They’ve noticed that the casual chit-chat they engage in, as conference calls got underway or over a sandwich in the office canteen, has become, thanks to a few bad financial years and some major corporate restructuring, kind of negative. Pessimistic. Sharply critical of others. Maybe even a little snippy. Gossipy. Personal.

I’m not sure how they noticed that. I certainly wouldn’t be able to. I write comedy scripts for a living, and all of those adjectives – pessimistic, gossipy, critical, snippy – are pretty much the definition of being a comedy writer in a room with other comedy writers in a business like the entertainment industry in a city like Los Angeles. And it’s not just comedy writers. At any given moment in any office in Hollywood, half of the work day is spent hashing and rehashing other people’s failures. And “failure” is often an elastic term. In Hollywood, when we’re talking about our own products, we can sell anything as a triumph. But when we’re talking about someone else, we can put a negative spin on almost anything, even a moderately successful event. A movie that earned its money back, a television show that delivers a serviceable audience in the ratings, a project that got far but didn’t quite get produced – all of these can be trashed over a latté and a gluten-free scone.
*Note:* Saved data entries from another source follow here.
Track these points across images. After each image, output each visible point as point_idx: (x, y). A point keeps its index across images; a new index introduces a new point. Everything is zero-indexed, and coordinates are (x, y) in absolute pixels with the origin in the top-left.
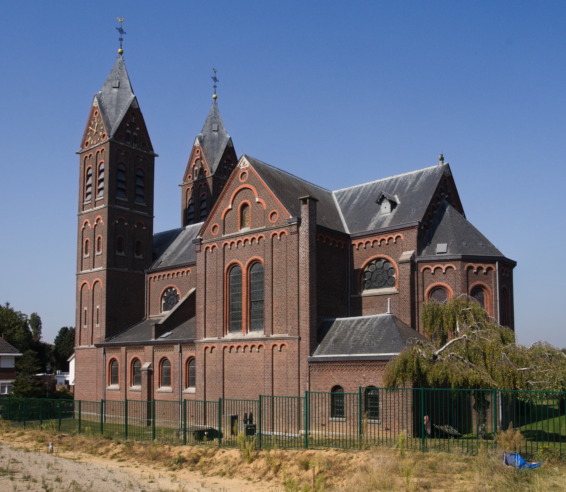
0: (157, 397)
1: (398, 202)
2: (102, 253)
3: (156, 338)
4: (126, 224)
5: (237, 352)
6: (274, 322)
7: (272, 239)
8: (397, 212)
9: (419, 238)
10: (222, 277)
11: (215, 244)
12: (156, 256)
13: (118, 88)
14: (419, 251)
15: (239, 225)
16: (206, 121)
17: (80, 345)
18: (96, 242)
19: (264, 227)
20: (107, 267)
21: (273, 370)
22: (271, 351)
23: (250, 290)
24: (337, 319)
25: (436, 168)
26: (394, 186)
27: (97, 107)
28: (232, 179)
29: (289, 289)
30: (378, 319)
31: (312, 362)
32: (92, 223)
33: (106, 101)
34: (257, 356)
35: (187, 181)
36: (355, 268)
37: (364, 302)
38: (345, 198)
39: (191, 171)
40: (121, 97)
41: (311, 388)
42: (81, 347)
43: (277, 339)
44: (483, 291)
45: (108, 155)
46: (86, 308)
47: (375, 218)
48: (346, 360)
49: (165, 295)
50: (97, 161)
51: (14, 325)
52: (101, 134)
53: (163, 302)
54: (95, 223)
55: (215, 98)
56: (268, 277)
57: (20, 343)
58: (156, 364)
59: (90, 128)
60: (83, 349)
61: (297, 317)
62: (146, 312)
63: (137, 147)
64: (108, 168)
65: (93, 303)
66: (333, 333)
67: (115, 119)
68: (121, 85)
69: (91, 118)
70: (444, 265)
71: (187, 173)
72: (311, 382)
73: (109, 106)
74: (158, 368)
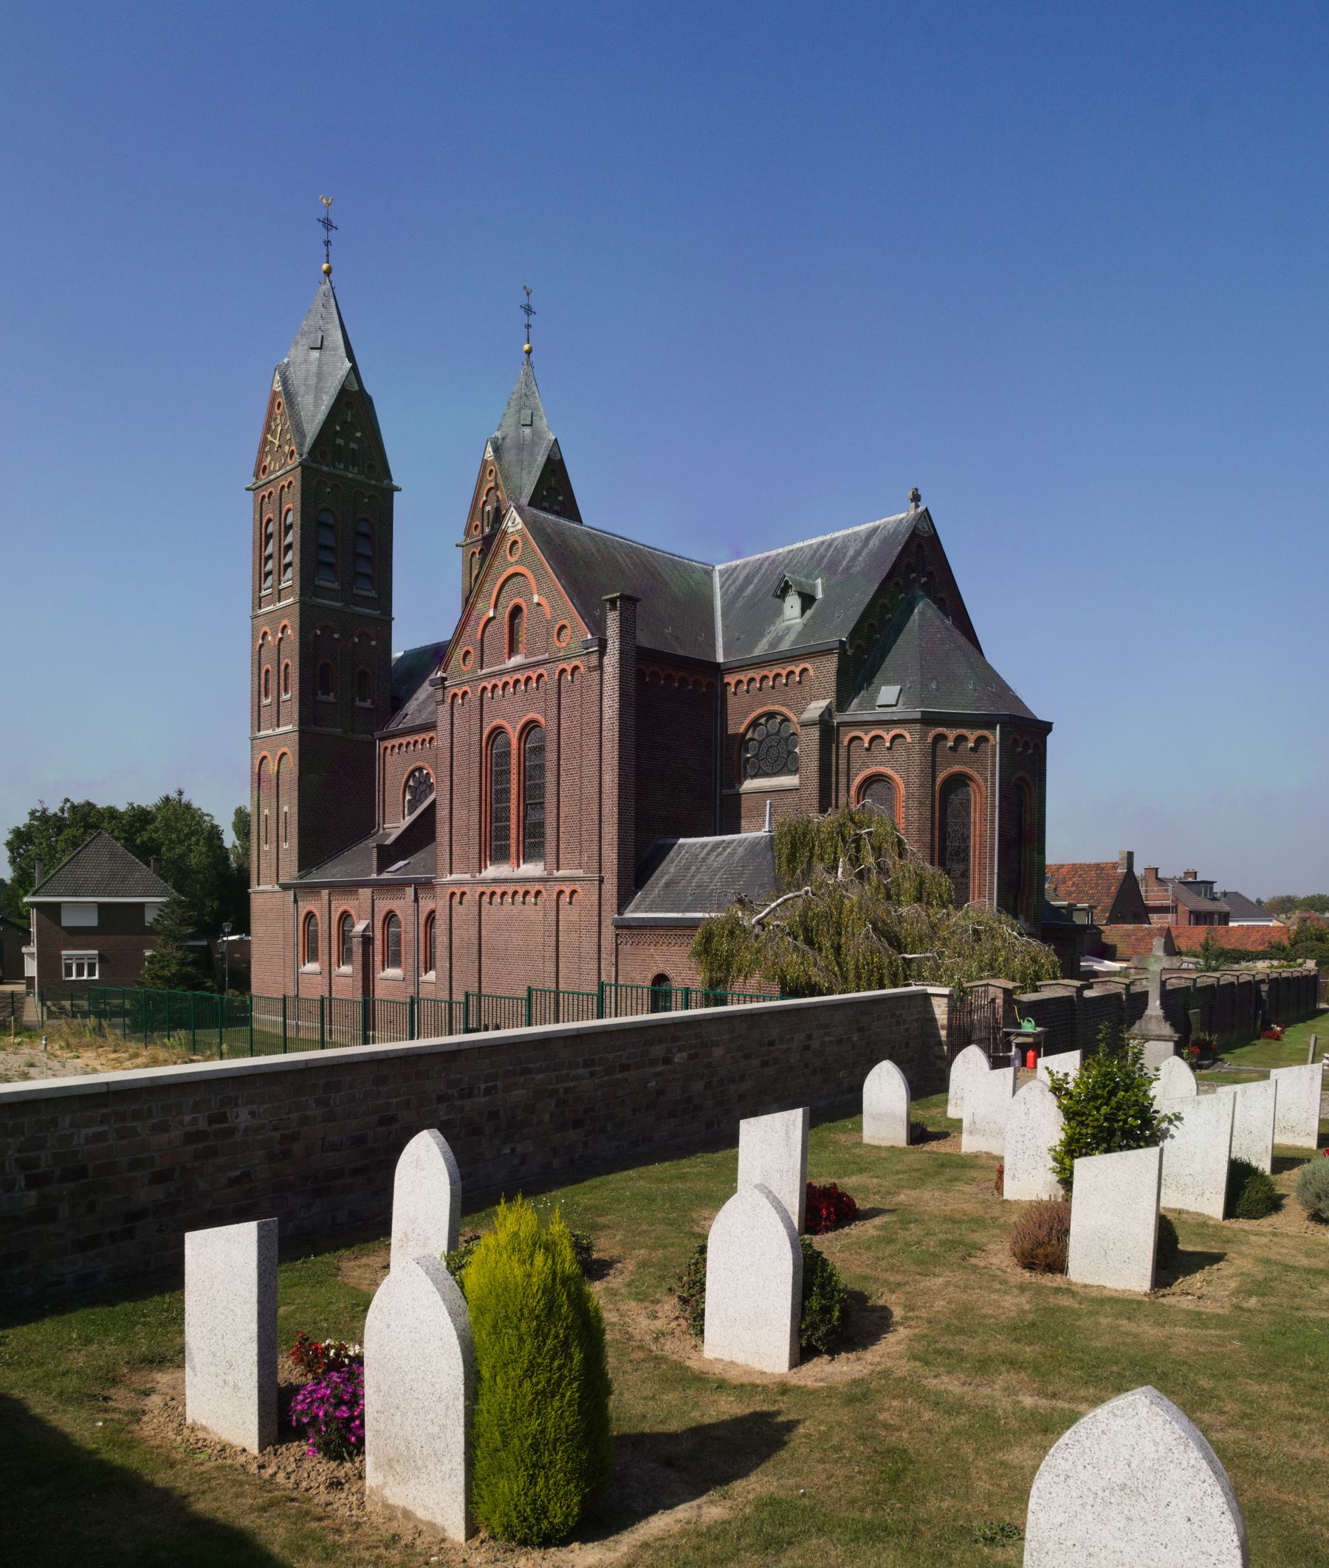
0: (380, 992)
1: (820, 595)
2: (290, 697)
3: (380, 871)
4: (336, 636)
5: (502, 904)
6: (562, 846)
7: (559, 680)
8: (812, 617)
9: (841, 672)
10: (478, 754)
11: (466, 688)
12: (397, 703)
13: (321, 348)
14: (842, 701)
15: (506, 651)
16: (509, 404)
17: (259, 884)
18: (282, 674)
19: (546, 656)
20: (300, 724)
21: (557, 941)
22: (554, 903)
23: (524, 782)
24: (681, 841)
25: (902, 519)
26: (823, 557)
27: (279, 392)
28: (495, 555)
29: (585, 781)
30: (746, 843)
31: (621, 926)
32: (274, 636)
33: (297, 379)
34: (534, 913)
35: (472, 536)
36: (730, 732)
37: (746, 804)
38: (734, 581)
39: (479, 514)
40: (325, 368)
41: (620, 978)
42: (262, 888)
43: (564, 879)
44: (968, 785)
45: (299, 495)
46: (266, 812)
47: (773, 628)
48: (674, 924)
49: (411, 783)
50: (280, 507)
51: (188, 836)
52: (287, 449)
53: (408, 797)
54: (280, 635)
55: (529, 352)
56: (551, 756)
57: (200, 873)
58: (378, 924)
59: (269, 436)
60: (263, 892)
61: (596, 838)
62: (378, 817)
63: (359, 473)
64: (299, 522)
65: (278, 801)
66: (668, 869)
67: (313, 416)
68: (325, 343)
69: (270, 416)
70: (888, 731)
71: (472, 518)
72: (620, 967)
73: (302, 390)
74: (380, 932)
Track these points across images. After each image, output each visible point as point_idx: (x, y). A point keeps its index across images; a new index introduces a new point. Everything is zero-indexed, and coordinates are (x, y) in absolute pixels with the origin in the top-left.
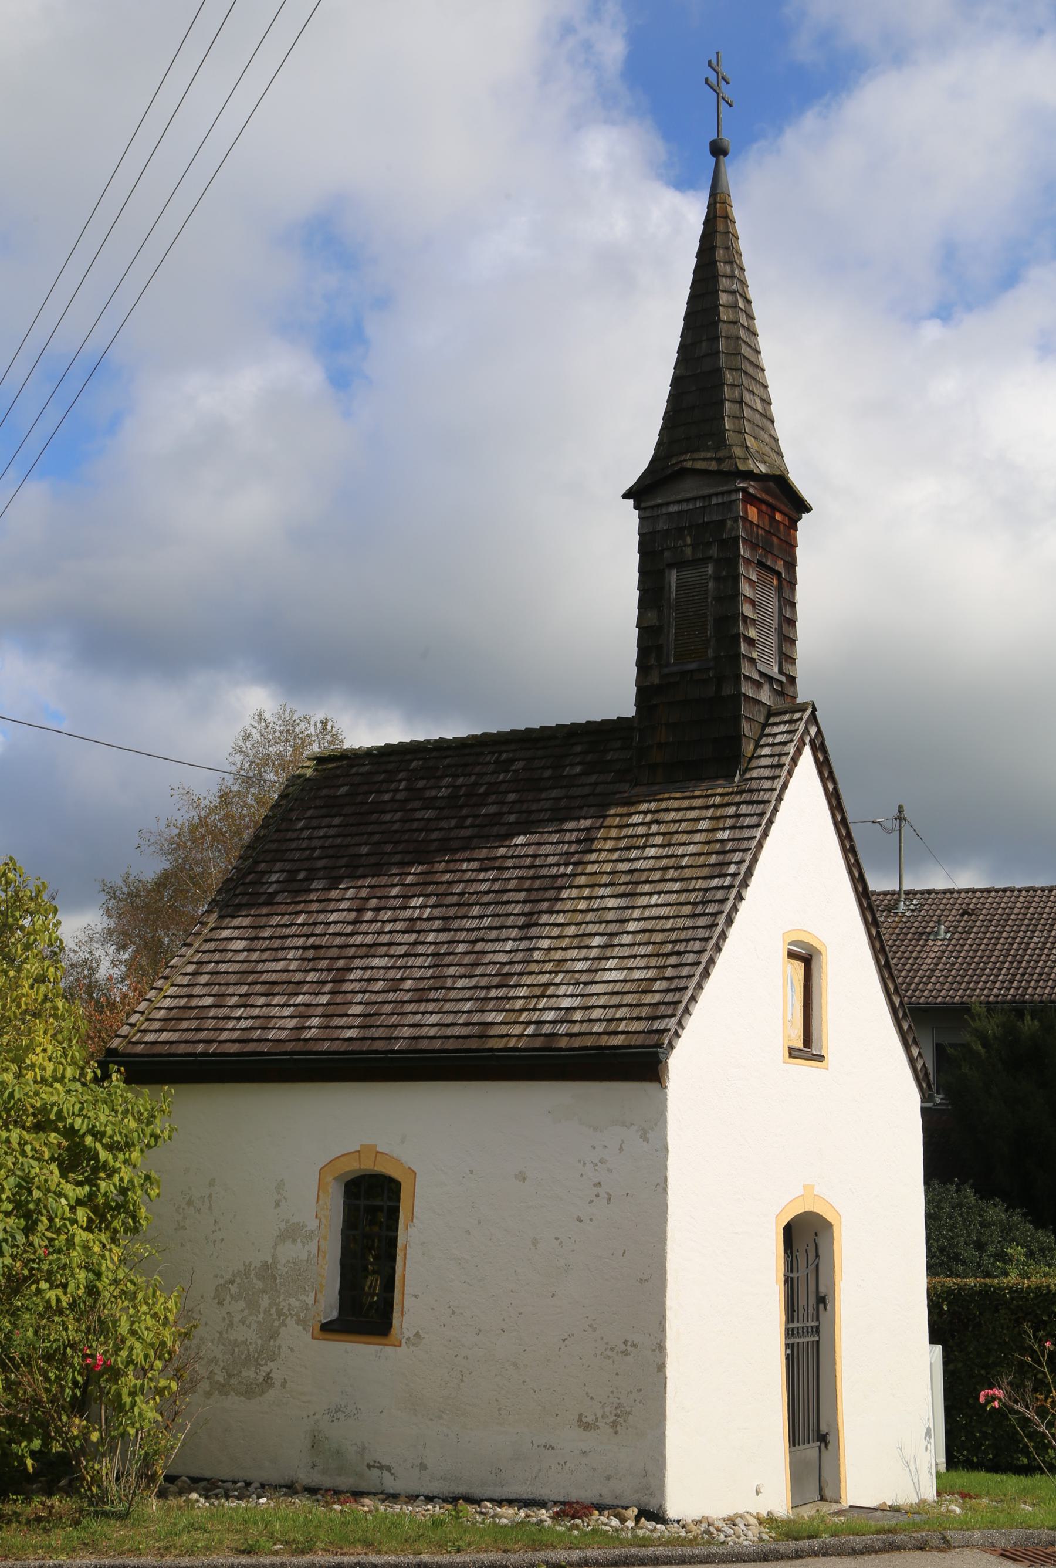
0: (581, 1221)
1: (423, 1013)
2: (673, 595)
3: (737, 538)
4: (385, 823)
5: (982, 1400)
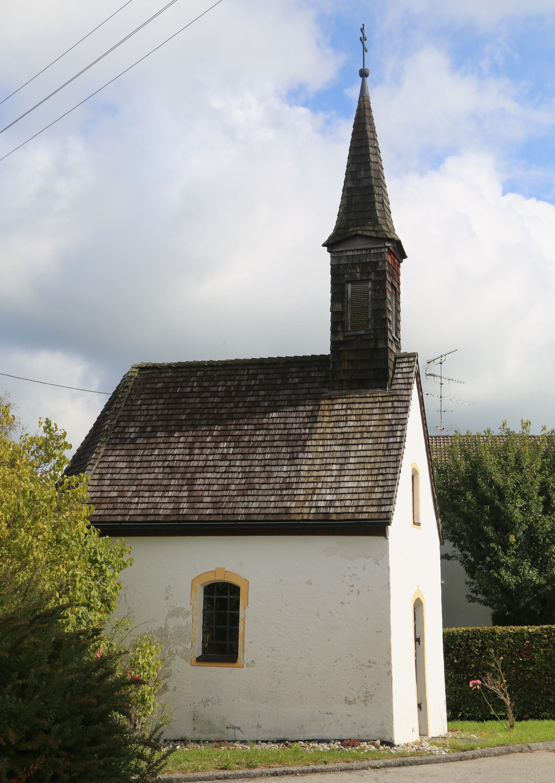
0: (343, 604)
1: (248, 502)
2: (349, 297)
3: (385, 271)
4: (191, 403)
5: (471, 685)
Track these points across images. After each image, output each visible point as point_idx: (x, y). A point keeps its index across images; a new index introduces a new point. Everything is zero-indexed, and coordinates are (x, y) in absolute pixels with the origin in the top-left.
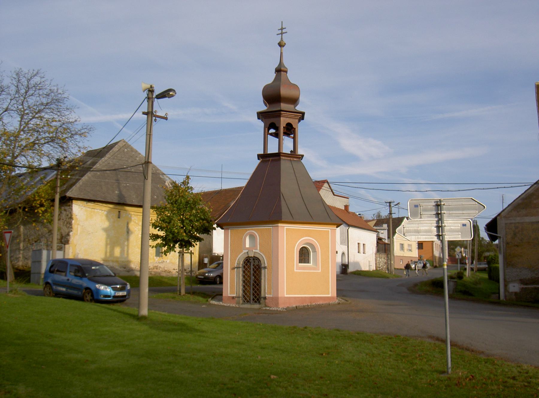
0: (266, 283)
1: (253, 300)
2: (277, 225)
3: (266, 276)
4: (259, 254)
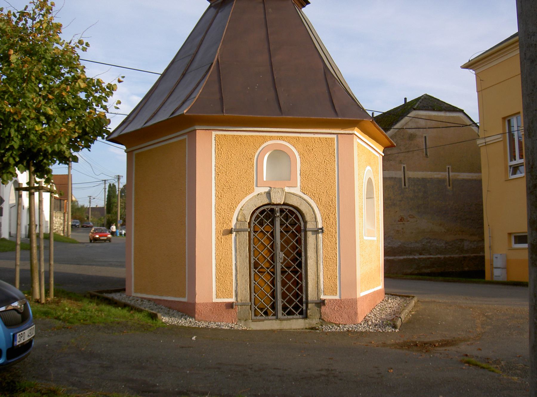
0: (321, 267)
1: (284, 308)
2: (351, 132)
3: (321, 252)
4: (300, 197)
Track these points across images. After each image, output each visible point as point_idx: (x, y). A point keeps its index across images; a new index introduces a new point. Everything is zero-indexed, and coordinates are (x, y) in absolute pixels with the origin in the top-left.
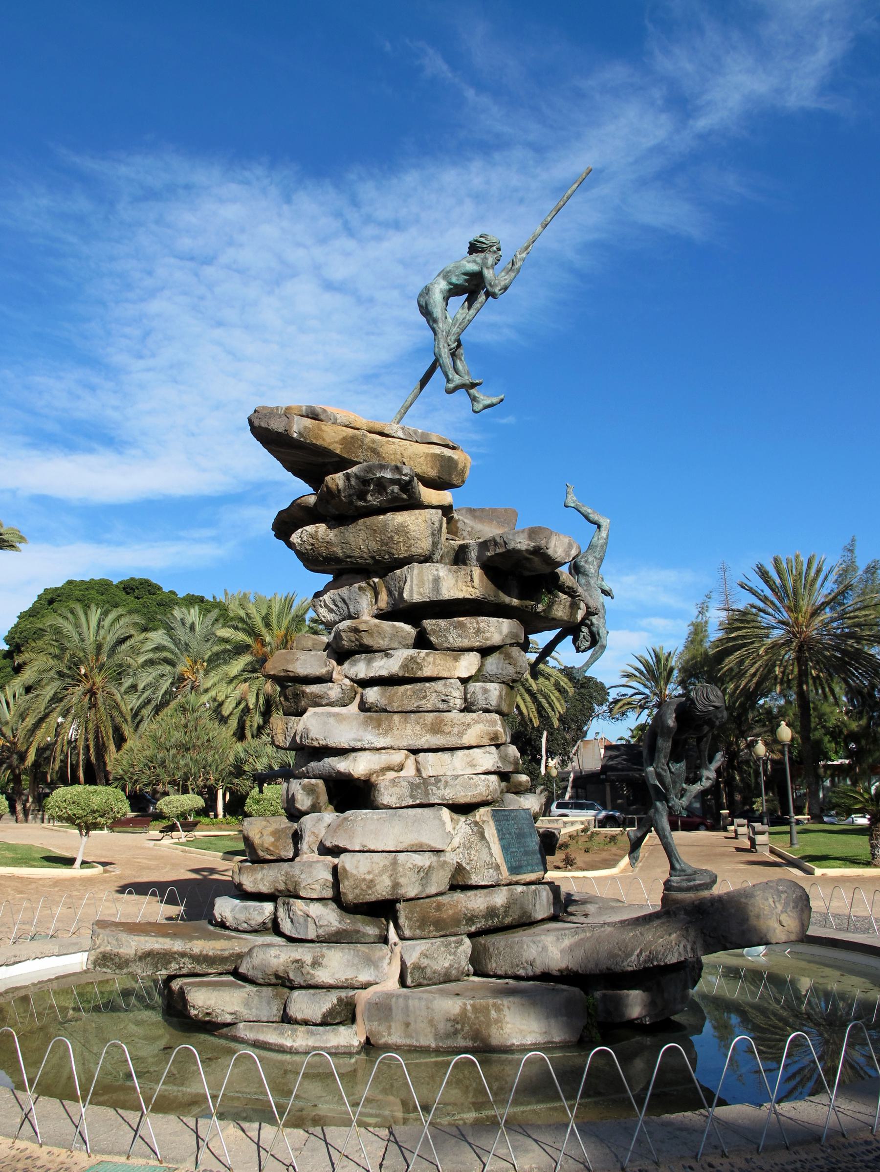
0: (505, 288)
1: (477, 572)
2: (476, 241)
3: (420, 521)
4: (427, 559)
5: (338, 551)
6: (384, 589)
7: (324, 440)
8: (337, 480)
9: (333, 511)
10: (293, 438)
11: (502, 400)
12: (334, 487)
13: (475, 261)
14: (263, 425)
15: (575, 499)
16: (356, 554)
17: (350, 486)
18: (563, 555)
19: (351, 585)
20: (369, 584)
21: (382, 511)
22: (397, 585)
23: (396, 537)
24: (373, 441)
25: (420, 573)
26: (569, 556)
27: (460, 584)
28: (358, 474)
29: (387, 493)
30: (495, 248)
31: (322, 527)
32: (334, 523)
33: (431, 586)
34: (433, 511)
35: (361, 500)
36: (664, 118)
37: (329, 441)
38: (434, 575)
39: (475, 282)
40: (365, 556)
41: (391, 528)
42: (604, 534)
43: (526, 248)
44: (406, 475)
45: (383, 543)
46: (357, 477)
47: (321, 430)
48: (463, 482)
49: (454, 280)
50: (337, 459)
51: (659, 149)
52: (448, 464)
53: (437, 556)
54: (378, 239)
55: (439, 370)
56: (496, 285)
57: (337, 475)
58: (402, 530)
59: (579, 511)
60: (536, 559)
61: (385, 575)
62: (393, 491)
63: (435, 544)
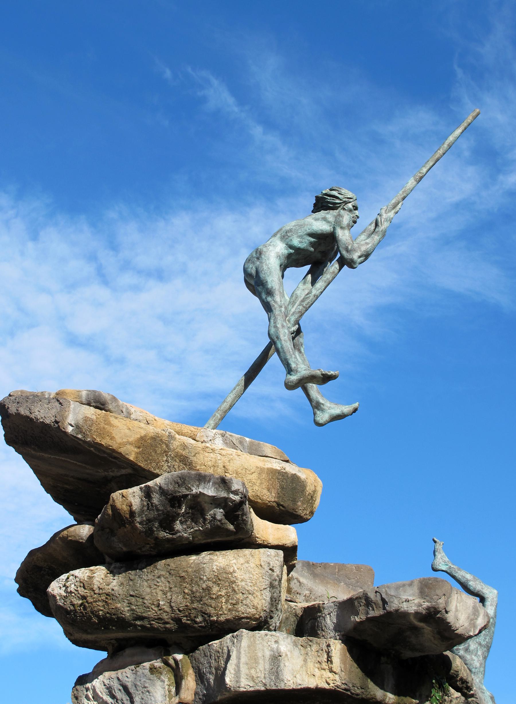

The recent Tom Cruise film Edge of Tomorrow was the number-one picture worldwide the week it premiered, but people in Los Angeles insisted on referring to it as a “disappointment” because its American box office numbers were smaller than expected. Despite its almost US$100 million (Dh367m) opening weekend haul, people in Los Angeles chuckled malevolently about Tom Cruise’s latest “failure”.

I assumed, until I talked to my friend in finance, that this kind of thing was specific to the entertainment industry. But apparently it’s widespread, and his team, at least, thought it was hurting productivity.

So they decided to try something. Before making a comment or a digging observation – no matter how casual or breezy – they agreed to ask themselves three questions: Is what I’m about to say true? Is it kind? And is it necessary?

So far, my friend reports, the results have been interesting.

These days, when they gather for lunch, they mostly eat together in complete silence. Conference calls last a few minutes at the most. In encounters over a coffee or a morning pastry, no one says much of anything. They’ll start, stop themselves, look pensively into the middle distance as they work their way through the three big questions, and then fall silent. There’s a lot of this:

“Hey, did you hear about –”

“Hear about what?”

“Um, forget it.”

Since the beginning of the experiment, no one, it seems, can think of anything to say that is true, kind and necessary. The true and kind criteria, he told me, aren’t really the problem. It’s easy to think of something both true and kind – or, at least, true and not unkind – to say about a colleague or a new business strategy from company HQ. What’s harder – what, in fact, is almost impossible – is to say something that is necessary. Because, he told me, in the world of finance, not much really needs to be said. Most of what people say in the financial world is so obvious to everyone that it doesn’t need to be said aloud.

“It’s different in your business, I guess,” he said to me.

I would have told him he was wrong, but that wouldn’t be necessary. I mean, of course he was wrong.

“I absolutely need to give this note about the second act of this script needing a little more character development,” I can hear a young executive think to him or herself during what should be a very short story meeting.

“It’s imperative that I tell everyone within earshot why I think the recent X Men movie didn’t match expectations at the box office,” someone unconnected to that picture says loudly at the local hipster coffee shop.

“Here is why, I feel it’s necessary to say, this or that actor did not get an Oscar,” is a frequent lunch conversation between people who really have zero idea why that happened or why it didn’t.

We tell each other all sorts of unnecessary things in pretty much every business. If we try hard, we can be more truthful and more kind, but there’s no way we can limit ourselves to the necessary. In other words, we can be nice but we cannot shut up.

There’s an old maths problem from my schooldays that goes like this: if it takes one student an hour to solve a maths problem and another student half an hour to solve it, how long will it take them to solve it together?

I don’t remember the official and “correct” answer to that problem, but I do know what the real answer is. It’s three and a half hours, because the two students spend so much time talking to each other.